[Dataset records]
....................

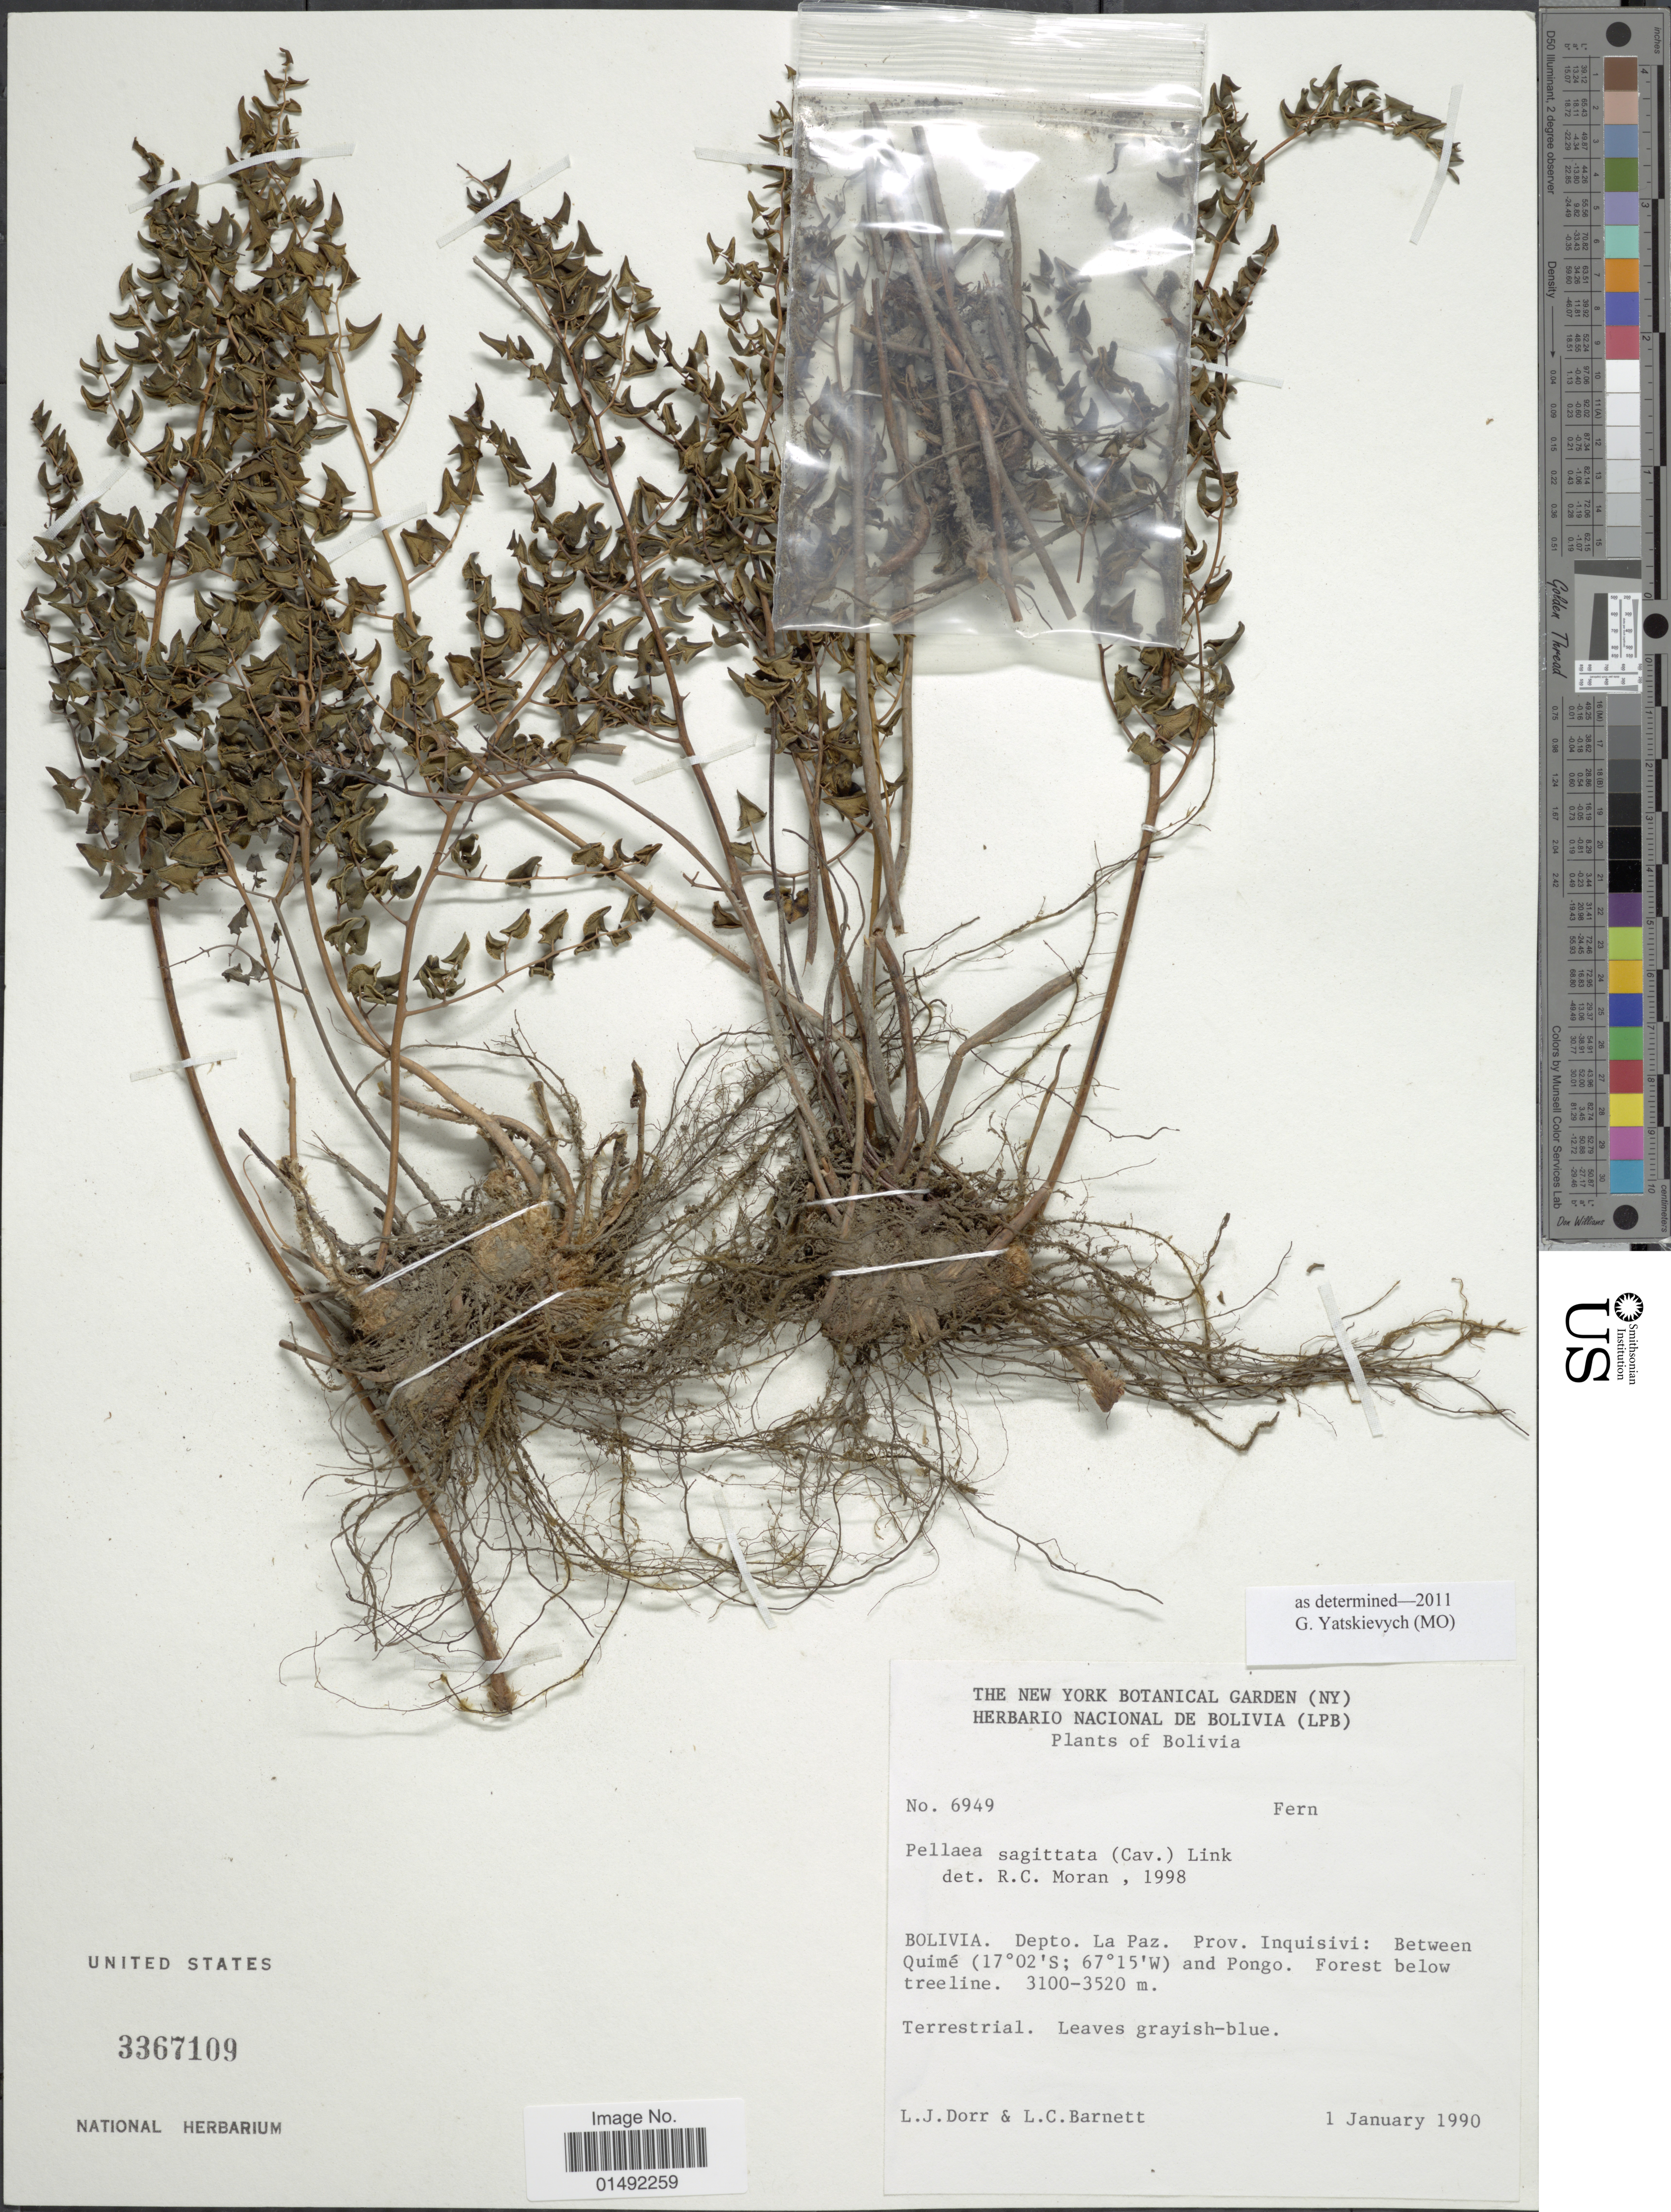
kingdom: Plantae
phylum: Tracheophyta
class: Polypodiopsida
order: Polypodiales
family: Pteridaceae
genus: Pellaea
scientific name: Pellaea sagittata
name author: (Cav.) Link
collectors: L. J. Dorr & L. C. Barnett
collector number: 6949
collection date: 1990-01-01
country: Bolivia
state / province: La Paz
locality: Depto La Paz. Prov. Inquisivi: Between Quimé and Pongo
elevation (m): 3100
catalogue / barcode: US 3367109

....................

• _WHAT NEEDS TO BE DONE_: Retype the lines above character for character, leaving out the pictures.

• _THE ANSWER_:
kingdom: Plantae
phylum: Tracheophyta
class: Polypodiopsida
order: Polypodiales
family: Pteridaceae
genus: Pellaea
scientific name: Pellaea sagittata
name author: (Cav.) Link
collectors: L. J. Dorr & L. C. Barnett
collector number: 6949
collection date: 1990-01-01
country: Bolivia
state / province: La Paz
locality: Depto La Paz. Prov. Inquisivi: Between Quimé and Pongo
elevation (m): 3100
catalogue / barcode: US 3367109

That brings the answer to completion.